- **What to do**
Below are the records; retype them exactly and omit each picture.
###
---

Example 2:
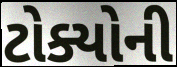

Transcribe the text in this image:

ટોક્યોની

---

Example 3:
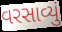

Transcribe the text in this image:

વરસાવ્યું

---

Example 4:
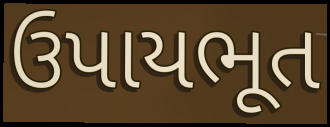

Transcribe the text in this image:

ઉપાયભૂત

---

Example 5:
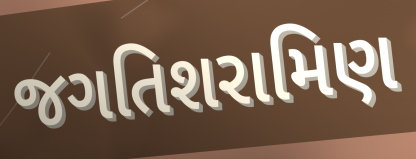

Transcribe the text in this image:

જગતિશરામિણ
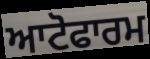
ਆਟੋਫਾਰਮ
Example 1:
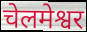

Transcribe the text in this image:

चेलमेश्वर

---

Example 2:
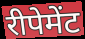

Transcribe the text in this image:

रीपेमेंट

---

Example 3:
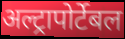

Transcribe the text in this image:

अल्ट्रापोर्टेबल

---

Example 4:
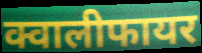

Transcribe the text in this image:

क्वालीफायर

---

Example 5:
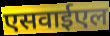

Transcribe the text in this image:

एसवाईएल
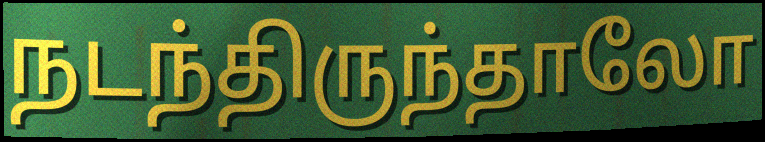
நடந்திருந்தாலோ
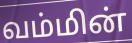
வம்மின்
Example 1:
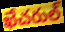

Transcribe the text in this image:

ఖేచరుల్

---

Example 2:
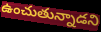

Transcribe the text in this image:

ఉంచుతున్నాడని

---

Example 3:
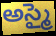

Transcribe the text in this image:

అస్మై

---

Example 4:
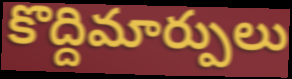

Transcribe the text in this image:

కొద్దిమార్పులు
###
- **Your response**
---

Example 2:

Transcribe the text in this image:

ટોક્યોની

---

Example 3:

Transcribe the text in this image:

વરસાવ્યું

---

Example 4:

Transcribe the text in this image:

ઉપાયભૂત

---

Example 5:

Transcribe the text in this image:

જગતિશરામિણ
ਆਟੋਫਾਰਮ
Example 1:

Transcribe the text in this image:

चेलमेश्वर

---

Example 2:

Transcribe the text in this image:

रीपेमेंट

---

Example 3:

Transcribe the text in this image:

अल्ट्रापोर्टेबल

---

Example 4:

Transcribe the text in this image:

क्वालीफायर

---

Example 5:

Transcribe the text in this image:

एसवाईएल
நடந்திருந்தாலோ
வம்மின்
Example 1:

Transcribe the text in this image:

ఖేచరుల్

---

Example 2:

Transcribe the text in this image:

ఉంచుతున్నాడని

---

Example 3:

Transcribe the text in this image:

అస్మై

---

Example 4:

Transcribe the text in this image:

కొద్దిమార్పులు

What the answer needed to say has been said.